Il linguaggio moderno dell’architettura religiosa

Venezia - 20/11/2018 : 20/12/2018

La mostra è dedicata all’architettura sacra russa presentandone il recente sviluppo, quello che scandisce la fase successiva al dissolvimento dell'URSS: un periodo, dopo 70 anni di conclamato ateismo, che si caratterizza per la rinascita della vita ecclesiale, il restauro di chiese semidistrutte e la costruzione di molti nuovi edifici.

Informazioni

Comunicato stampa

Il prossimo 20 novembre alle ore 12, presso Scoletta dei Battioro e Tiraoro a San Stae, si terrà l’inaugurazione della mostra “Il linguaggio moderno dell’architettura religiosa”. L'esposizione si colloca nell'ambito del programma culturale "Le Stagioni Russe in Italia" e in quello della 16ª Biennale Internazionale di Architettura di Venezia


La rassegna è promossa dai Ministeri degli Affari Esteri e della cultura della Federazione Russa, affiancati dal Consiglio Patriarcale per la Cultura, dal Centro dei Festival cinematografici e dei Programmi internazionali della Federazione, dal Centro studi sulle arti della Russia (CSAR) dell'Università Ca' Foscari Venezia e dal Fondo di Assistenza per la Conservazione dei valori cristiani, con il sostegno della Fondazione “Voskresenie”.
La mostra è dedicata all’architettura sacra russa presentandone il recente sviluppo, quello che scandisce la fase successiva al dissolvimento dell'URSS: un periodo, dopo 70 anni di conclamato ateismo, che si caratterizza per la rinascita della vita ecclesiale, il restauro di chiese semidistrutte e la costruzione di molti nuovi edifici. I progetti esposti attestano gli esiti più creativi di questo fitto processo, in cui gli architetti hanno abbinato l’uso delle tecnologie e dei materiali più aggiornati del XXI secolo con le antiche tradizioni dell’architettura sacra ortodossa. Ne scaturisce una grande varietà di soluzioni costruttive, ma anche un felice esempio di un'armonica combinazione di passato e contemporaneità, tipica della civiltà russa.
Una parte notevole della mostra prevede l’uso di tecnologie informatiche d’avanguardia - con modelli 3D, schermi di proiezione, un “catalogo” interattivo, touch screen e dispositivi VR - integrate da elementi di decoro architettonico di chiese famose, riprodotti in grandezza naturale. I visitatori potranno insomma farsi un’idea abbastanza precisa sulla struttura e sul valore simbolico di una chiesa ortodossa.

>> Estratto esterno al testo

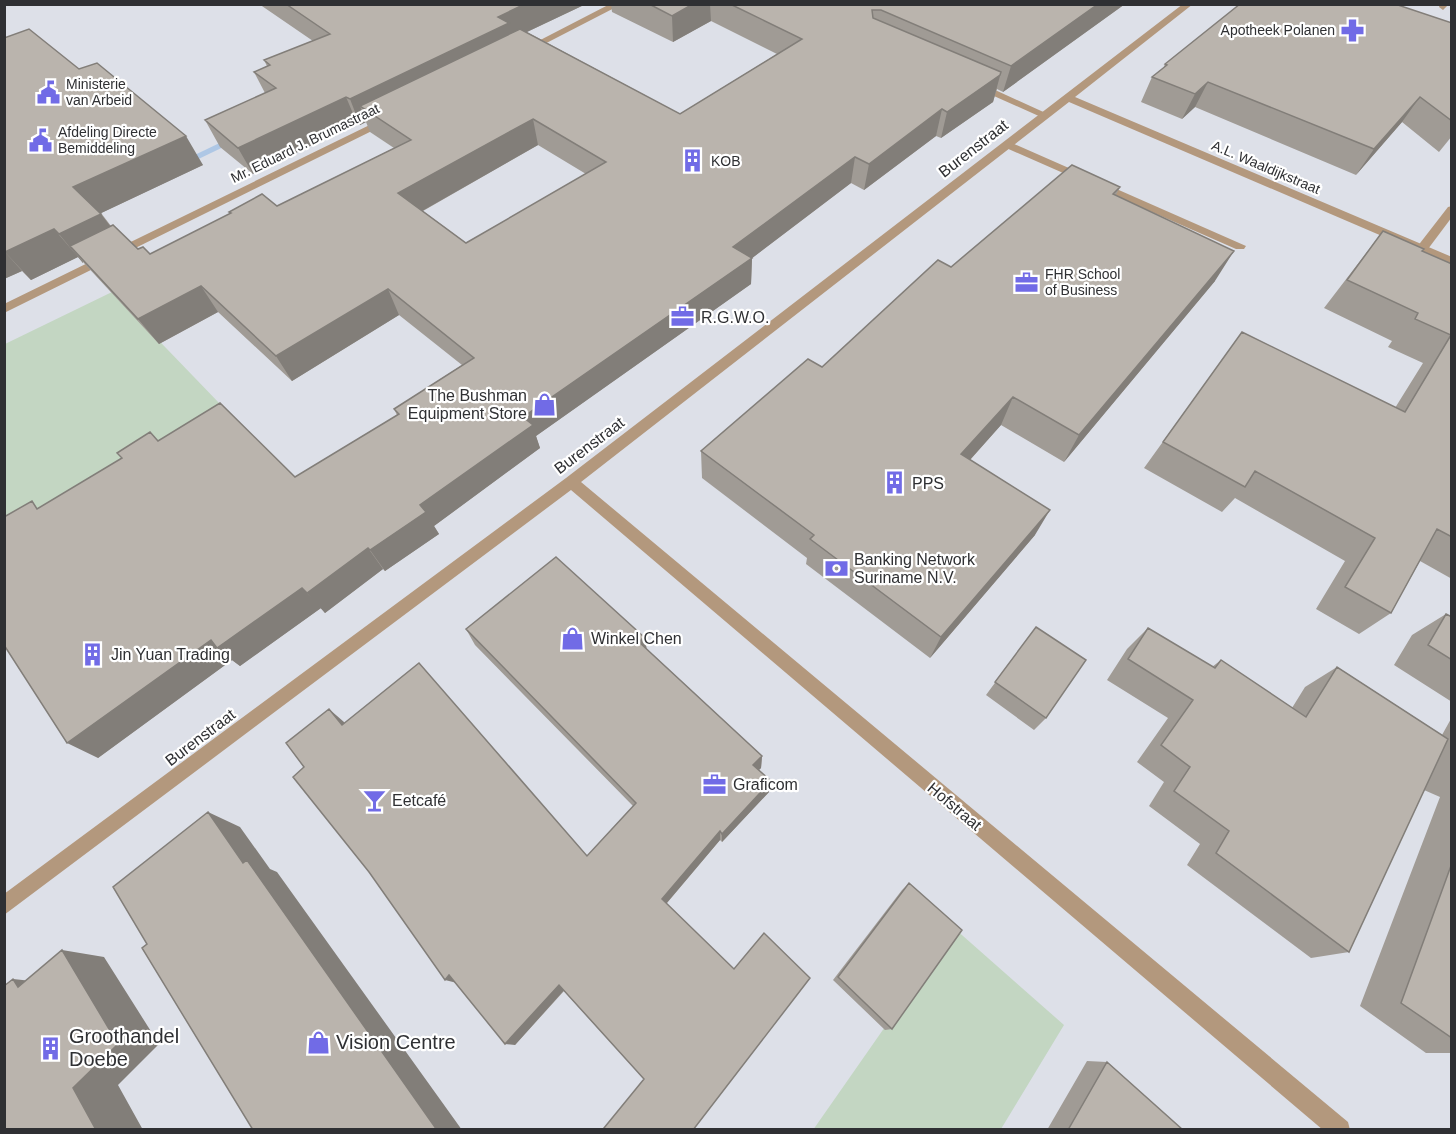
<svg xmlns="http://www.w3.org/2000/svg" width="1456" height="1134" font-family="Helvetica,sans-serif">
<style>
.green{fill:#c3d6c2}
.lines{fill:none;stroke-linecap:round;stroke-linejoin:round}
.stream{fill:#aec7e5;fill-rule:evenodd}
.service{fill:#b3987d;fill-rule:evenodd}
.minor{fill:#b3987d;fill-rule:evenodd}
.wall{fill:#a09b95;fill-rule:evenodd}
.shaded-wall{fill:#827e79}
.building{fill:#bab4ad;stroke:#827e79;stroke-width:1.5;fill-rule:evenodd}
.labels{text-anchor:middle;stroke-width:4.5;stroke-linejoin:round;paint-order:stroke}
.far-poi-label{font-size:14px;fill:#2f3033;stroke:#fff;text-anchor:start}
.far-street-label{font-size:14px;fill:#2f3033;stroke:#fff}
.street-label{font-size:16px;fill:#2f3033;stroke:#fff}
.poi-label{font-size:16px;fill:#2f3033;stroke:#fff;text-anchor:start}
.near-poi-label{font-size:20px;fill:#2f3033;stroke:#fff;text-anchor:start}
</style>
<rect width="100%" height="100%" fill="#dde0e8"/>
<path class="green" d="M112,292L221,405L5,529V344Z
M954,928L1064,1025L1001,1129L813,1130Z"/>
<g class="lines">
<path class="stream" d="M232,137L240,139L184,166L176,164Z"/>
<path class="service" d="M1440,4H1449L1443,10L1439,7Z
M976,84H982L1050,115L1041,117L976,88Z
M1004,143H1012L1246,246L1244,249H1236L1004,147Z
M1452,206V217L1425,253H1417V247L1448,207Z"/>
<path class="minor" d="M610,4H622L529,52L521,50Z
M1183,4H1193L1075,97L1452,257V266L1069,102L581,482L1348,1122L1350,1130H1323L571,490L4,915V894L566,478Z
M386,117L390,118V122L4,313V304Z"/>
</g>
<path class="wall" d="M259,4H586L527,32L680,114L777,54L711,21L673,42L612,12L611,4H1125L1003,92L997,89L993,102L941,138L936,136L864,190L851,183L752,258L751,284L536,436L540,448L434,526L439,534L385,571L383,569L325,613L321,608L240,666L232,660L98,758L40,508L158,441L295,477L397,415L394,409L462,365L399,315L292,381L218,312L159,344L83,262V263L78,257L31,280L22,271L4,279V38L79,69L203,165L101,213L111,226L138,249L150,254L230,214L229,212L277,206L394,148L370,132L366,122L360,125L357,123L253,174L220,147L205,120L265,93L254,72L267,66L264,60L313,41ZM538,145L586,174L466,243L423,211Z
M1452,23V136L1439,152L1402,122L1356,175L1195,107L1182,119L1141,102L1152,77L1163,69L1165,64Z
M1120,187L1116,195L1215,281L1064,462L1001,425L970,460L1035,535L930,658L806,564L807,558L702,478L701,451L822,367L951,267Z
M1383,231L1422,251L1452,264V579L1420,561L1391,613L1359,634L1316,609L1345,561L1235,498L1222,512L1144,468L1242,332L1395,408L1423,363L1388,347L1392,341L1324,308Z
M1446,614L1452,617V702L1394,665L1412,635Z
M1036,627L1046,718L1034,730L986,695Z
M1148,628L1212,667L1221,660L1292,708L1305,687L1337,667L1442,735L1452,717V1053H1426L1360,1006L1440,797L1424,790L1349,952L1311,958L1187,865L1200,844L1149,806L1164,782L1137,762L1168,718L1107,680L1127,649Z
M466,629L644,637L647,649L762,756L761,768L759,770L769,792L722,842L720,840L667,903L644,1079L564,991L515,1045L304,767L587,856L633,806L475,645Z
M909,883L892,1029L885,1030L833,980L902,890Z
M1087,1061L1107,1062L1183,1130H1047Z"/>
<path class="shaded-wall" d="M525,4H586L512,39L360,106L366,122L360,125L350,99L498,17Z
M693,4H710L711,21L673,42L672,16Z
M1098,4H1125L1003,92L1011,66Z
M1001,72L993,102L941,138L947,112Z
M1208,82L1195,107L1182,119L1195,94Z
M346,97L357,123L253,174L238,148Z
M1420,97L1402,122L1356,175L1374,149Z
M942,109L936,136L864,190L869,164Z
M533,119L538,145L408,219L398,193Z
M186,136L203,165L95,216L73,187Z
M855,157L851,183L747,262L752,258L751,284L536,436L540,448L434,526L439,534L385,571L370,550L420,505L523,417L733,247Z
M101,214L123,243L70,246L83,262V263L59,234Z
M54,229L78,257L31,280L5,252Z
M4,251L22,271L4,279Z
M1234,251L1215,281L1064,462L1079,435Z
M201,286L218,312L159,344L138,319Z
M388,289L399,315L292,381L276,356Z
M1013,397L1001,425L951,481L961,454Z
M1050,510L1035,535L930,658L941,637Z
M368,548L383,569L325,613L307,593Z
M302,588L321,608L240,666L232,660L98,758L67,743L211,640Z
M644,637L647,652L639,642Z
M329,709L344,722L357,737L342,725Z
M762,756L761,768L752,776L753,765Z
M771,781L769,792L722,842V834Z
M208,812L240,827L270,869L277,872L462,1130H437L243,863Z
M720,831V840L665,905L662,899Z
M62,950L104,957L159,1044L118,1085L143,1130H96L73,1088Z
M449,975L457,983L445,980Z
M13,979L60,984L18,987Z
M559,985L566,988L515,1045L505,1044Z"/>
<path class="building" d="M286,4H525L498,17L509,23L350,99L346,97L238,148L205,120L276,88L254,72L270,65L264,60L330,34Z
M649,4H693L672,16Z
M730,4H1098L1011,66L881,10H872L873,18L1001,72L1000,75L947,112L942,109L869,164L855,157L733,247L752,258L523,417L533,425L420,505L426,512L370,550L368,548L307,593L302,588L217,648L211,640L67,743L4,645V517L32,501L37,509L122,458L117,453L150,432L158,441L220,403L295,477L399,414L394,409L474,358L388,289L276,356L201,286L138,319L70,246L113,225L138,249L143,247L150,254L231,213L229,212L262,194L277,206L411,140L360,106L520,29L680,114L802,39ZM533,119L606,162L466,243L398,193Z
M1240,4H1395L1452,23V121L1420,97L1374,149L1208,82L1195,94L1152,77L1167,65L1165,64Z
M29,29L79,69L97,63L186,136L73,187L101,214L59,234L54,229L5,252L4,251V38Z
M1072,165L1120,187L1113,194L1234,251L1079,435L1013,397L961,454L1050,510L941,637L810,539L814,535L701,451L808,359L822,367L938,260L951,267Z
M1383,231L1424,249L1422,251L1452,264V537L1437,529L1391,613L1345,587L1375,538L1255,471L1245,487L1163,442L1242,332L1405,412L1451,335L1415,319L1418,313L1347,280Z
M556,557L644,637L639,642L762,756L753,765L771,781L722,834L720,831L662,899L734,969L764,933L810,978L693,1130H606L604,1128L644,1079L559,985L505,1044L449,975L445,980L369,872L293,777L304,767L286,743L329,709L342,725L419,663L587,856L636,803L466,629Z
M1446,614L1452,617V660L1428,645Z
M1036,627L1086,660L1046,718L995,682Z
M1148,628L1215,668L1221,660L1306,717L1337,667L1448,739L1349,952L1216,853L1229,831L1174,791L1190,767L1161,745L1193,700L1128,659Z
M208,812L243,863L247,860L437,1130H253L142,948L147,944L113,887Z
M1452,863V1038L1401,1003Z
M909,883L962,930L892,1029L838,977Z
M62,950L118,1044L73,1088L96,1130H4V986L13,979L18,987Z
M1107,1062L1183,1130H1068Z"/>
<defs>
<symbol id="pharmacy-bare" viewBox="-9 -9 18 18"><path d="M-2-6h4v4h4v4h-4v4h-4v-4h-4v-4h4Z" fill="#716be6" stroke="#fff" stroke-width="2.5" paint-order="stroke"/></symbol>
<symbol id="civic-bare" viewBox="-9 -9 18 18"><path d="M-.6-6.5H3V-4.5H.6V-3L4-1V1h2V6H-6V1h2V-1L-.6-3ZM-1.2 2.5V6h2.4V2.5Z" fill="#716be6" stroke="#fff" stroke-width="2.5" paint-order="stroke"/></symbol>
<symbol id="building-bare" viewBox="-9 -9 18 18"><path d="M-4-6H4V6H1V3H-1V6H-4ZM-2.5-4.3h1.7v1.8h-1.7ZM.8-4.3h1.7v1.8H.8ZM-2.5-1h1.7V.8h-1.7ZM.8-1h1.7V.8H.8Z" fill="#716be6" stroke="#fff" stroke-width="2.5" paint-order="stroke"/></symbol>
<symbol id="office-bare" viewBox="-9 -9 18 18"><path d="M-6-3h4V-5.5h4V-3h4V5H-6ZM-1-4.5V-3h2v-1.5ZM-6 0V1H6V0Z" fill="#716be6" stroke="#fff" stroke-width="2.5" paint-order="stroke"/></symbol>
<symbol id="shop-bare" viewBox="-9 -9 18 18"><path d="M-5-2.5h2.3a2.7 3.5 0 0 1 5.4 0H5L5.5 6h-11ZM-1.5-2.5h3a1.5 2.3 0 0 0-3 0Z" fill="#716be6" stroke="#fff" stroke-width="2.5" paint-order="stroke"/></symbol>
<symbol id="bank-bare" viewBox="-9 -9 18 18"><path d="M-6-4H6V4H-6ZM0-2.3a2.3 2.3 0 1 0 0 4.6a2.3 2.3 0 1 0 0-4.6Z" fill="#716be6" stroke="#fff" stroke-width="2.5" paint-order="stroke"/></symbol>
<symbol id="bar-bare" viewBox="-9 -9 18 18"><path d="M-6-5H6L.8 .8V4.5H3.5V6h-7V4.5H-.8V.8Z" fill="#716be6" stroke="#fff" stroke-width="2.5" paint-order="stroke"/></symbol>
</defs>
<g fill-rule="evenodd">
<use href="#pharmacy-bare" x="1336" y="14" width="33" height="33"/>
<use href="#civic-bare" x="32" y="76" width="33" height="33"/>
<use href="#civic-bare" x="24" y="124" width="33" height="33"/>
<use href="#building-bare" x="676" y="144" width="33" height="33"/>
<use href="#office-bare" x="1010" y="266" width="33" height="33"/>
<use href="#office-bare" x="666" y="300" width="33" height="33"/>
<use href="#shop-bare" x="528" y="388" width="33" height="33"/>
<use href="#building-bare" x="878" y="466" width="33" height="33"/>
<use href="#bank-bare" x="820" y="552" width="33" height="33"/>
<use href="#shop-bare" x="556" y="622" width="33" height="33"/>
<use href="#building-bare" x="76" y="638" width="33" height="33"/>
<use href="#office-bare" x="698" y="768" width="33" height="33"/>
<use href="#bar-bare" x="358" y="784" width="33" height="33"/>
<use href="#shop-bare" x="302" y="1026" width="33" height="33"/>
<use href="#building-bare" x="34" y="1032" width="33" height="33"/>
</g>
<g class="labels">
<g class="far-poi-label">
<text x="1335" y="35" text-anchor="end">Apotheek Polanen</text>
<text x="66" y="89">Ministerie<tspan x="66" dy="16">van Arbeid</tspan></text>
<text x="58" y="137">Afdeling Directe<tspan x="58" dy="16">Bemiddeling</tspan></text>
<text x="711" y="166">KOB</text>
<text x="1045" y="279">FHR School<tspan x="1045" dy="16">of Business</tspan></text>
</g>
<g class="far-street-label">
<text transform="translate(305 143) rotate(-26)" y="5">Mr. Eduard J. Brumastraat</text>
<text transform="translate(1266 167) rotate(23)" y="5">A.L. Waaldijkstraat</text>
</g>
<g class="street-label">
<text transform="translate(973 148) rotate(-38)" y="6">Burenstraat</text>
<text transform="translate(589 445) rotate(-37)" y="6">Burenstraat</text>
<text transform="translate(200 737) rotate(-37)" y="6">Burenstraat</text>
<text transform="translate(955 806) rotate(40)" y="6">Hofstraat</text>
</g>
<g class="poi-label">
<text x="701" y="323">R.G.W.O.</text>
<text x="527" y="401" text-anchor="end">The Bushman<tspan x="527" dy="18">Equipment Store</tspan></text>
<text x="912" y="489">PPS</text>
<text x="854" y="565">Banking Network<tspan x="854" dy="18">Suriname N.V.</tspan></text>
<text x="591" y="644">Winkel Chen</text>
<text x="111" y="660">Jin Yuan Trading</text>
<text x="733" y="790">Graficom</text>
<text x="392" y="806">Eetcafé</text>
</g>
<g class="near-poi-label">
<text x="69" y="1043">Groothandel<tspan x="69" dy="23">Doebe</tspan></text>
<text x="336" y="1049">Vision Centre</text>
</g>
</g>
<rect width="1456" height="1134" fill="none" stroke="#2f3033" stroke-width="12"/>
</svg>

Fra gli oggetti più rimarchevoli le maquettes della ricostruita cattedrale moscovita di Cristo Salvatore, della chiesa della Risurrezione di Cristo e dei nuovi martiri e confessori della Chiesa Russa, eretta recentemente presso il monastero maschile Sretenskij, nonché i progetti per la cattedrale della Risurrezione, la principale chiesa delle Forze armate russe, ormai in via di completamento.